--- Exercise directions ---
When the line containing "annotations | array" appears in the entries below, begin printing there and stop after the line containing "bool, optional, default value is true"; print each of those lines exactly and no other line.

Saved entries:
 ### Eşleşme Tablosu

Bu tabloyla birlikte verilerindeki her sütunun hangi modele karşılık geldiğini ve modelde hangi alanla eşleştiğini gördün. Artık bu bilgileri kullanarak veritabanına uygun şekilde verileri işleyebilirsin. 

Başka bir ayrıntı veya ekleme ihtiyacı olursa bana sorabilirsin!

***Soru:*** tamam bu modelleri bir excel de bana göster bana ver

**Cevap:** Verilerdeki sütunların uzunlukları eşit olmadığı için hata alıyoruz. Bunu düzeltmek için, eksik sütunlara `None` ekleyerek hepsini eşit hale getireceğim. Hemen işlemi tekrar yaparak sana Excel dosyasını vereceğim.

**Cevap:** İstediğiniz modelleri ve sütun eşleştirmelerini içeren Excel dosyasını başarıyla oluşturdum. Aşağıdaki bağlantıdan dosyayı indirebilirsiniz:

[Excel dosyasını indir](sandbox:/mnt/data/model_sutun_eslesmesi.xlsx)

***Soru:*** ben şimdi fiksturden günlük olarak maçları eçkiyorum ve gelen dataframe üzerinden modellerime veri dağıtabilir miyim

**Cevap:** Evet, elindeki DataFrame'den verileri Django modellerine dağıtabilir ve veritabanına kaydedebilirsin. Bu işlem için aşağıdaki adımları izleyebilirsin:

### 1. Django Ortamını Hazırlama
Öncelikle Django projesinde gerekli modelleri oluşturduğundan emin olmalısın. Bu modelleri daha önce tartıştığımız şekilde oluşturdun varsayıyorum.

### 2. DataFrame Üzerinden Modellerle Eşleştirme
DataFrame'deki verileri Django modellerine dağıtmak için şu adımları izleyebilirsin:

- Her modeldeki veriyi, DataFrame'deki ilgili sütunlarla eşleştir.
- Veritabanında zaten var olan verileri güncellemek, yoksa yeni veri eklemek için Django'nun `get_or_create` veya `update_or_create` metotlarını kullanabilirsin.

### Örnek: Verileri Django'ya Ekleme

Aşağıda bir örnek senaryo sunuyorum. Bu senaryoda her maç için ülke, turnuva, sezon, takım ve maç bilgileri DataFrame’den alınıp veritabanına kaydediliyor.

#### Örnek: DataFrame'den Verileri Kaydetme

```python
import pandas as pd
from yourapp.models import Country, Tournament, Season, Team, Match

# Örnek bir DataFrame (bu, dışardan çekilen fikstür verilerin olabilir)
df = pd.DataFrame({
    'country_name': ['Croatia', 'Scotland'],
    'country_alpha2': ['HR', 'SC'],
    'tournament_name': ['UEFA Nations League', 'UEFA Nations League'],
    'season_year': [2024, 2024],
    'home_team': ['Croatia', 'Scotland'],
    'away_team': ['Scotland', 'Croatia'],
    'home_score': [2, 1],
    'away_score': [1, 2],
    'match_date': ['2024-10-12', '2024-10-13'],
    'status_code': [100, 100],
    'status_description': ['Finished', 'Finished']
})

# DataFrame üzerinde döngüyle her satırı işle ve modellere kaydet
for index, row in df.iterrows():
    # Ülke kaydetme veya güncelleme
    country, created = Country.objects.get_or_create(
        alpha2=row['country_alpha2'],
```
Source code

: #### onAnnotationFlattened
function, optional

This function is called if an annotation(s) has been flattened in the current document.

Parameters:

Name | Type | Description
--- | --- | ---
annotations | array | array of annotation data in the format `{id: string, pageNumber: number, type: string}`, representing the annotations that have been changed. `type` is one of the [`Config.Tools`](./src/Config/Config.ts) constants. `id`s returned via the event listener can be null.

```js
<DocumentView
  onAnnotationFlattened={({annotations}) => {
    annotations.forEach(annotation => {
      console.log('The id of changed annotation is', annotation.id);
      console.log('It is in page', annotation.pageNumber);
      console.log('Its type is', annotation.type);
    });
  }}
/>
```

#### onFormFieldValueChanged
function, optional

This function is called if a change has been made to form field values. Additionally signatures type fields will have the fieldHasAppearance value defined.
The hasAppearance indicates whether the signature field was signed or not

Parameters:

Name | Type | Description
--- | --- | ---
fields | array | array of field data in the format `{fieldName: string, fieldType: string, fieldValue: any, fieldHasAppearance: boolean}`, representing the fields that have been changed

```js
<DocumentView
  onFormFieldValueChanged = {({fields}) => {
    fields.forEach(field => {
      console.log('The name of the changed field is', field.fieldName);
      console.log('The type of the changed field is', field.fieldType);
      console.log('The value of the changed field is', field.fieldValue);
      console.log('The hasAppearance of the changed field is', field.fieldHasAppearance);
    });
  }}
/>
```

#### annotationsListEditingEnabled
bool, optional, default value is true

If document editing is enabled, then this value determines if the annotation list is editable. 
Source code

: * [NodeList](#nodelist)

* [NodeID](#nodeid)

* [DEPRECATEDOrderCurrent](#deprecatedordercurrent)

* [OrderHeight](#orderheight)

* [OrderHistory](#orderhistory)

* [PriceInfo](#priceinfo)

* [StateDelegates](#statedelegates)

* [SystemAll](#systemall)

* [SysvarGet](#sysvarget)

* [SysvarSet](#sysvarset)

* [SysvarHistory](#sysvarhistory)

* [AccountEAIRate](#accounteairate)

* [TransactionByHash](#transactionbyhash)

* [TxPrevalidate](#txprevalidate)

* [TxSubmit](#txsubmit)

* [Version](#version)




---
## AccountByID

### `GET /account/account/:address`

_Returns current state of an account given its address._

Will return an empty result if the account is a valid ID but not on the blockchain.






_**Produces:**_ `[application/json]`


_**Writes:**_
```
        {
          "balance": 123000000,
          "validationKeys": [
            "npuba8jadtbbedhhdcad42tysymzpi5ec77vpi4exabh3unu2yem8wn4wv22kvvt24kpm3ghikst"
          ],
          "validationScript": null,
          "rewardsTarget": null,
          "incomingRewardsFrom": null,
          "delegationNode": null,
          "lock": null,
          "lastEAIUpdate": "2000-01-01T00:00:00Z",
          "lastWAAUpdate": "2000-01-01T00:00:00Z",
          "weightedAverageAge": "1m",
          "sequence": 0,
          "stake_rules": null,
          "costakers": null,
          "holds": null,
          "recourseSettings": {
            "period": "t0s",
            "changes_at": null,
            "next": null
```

--- Task response ---
annotations | array | array of annotation data in the format `{id: string, pageNumber: number, type: string}`, representing the annotations that have been changed. `type` is one of the [`Config.Tools`](./src/Config/Config.ts) constants. `id`s returned via the event listener can be null.

```js
<DocumentView
  onAnnotationFlattened={({annotations}) => {
    annotations.forEach(annotation => {
      console.log('The id of changed annotation is', annotation.id);
      console.log('It is in page', annotation.pageNumber);
      console.log('Its type is', annotation.type);
    });
  }}
/>
```

#### onFormFieldValueChanged
function, optional

This function is called if a change has been made to form field values. Additionally signatures type fields will have the fieldHasAppearance value defined.
The hasAppearance indicates whether the signature field was signed or not

Parameters:

Name | Type | Description
--- | --- | ---
fields | array | array of field data in the format `{fieldName: string, fieldType: string, fieldValue: any, fieldHasAppearance: boolean}`, representing the fields that have been changed

```js
<DocumentView
  onFormFieldValueChanged = {({fields}) => {
    fields.forEach(field => {
      console.log('The name of the changed field is', field.fieldName);
      console.log('The type of the changed field is', field.fieldType);
      console.log('The value of the changed field is', field.fieldValue);
      console.log('The hasAppearance of the changed field is', field.fieldHasAppearance);
    });
  }}
/>
```

#### annotationsListEditingEnabled
bool, optional, default value is true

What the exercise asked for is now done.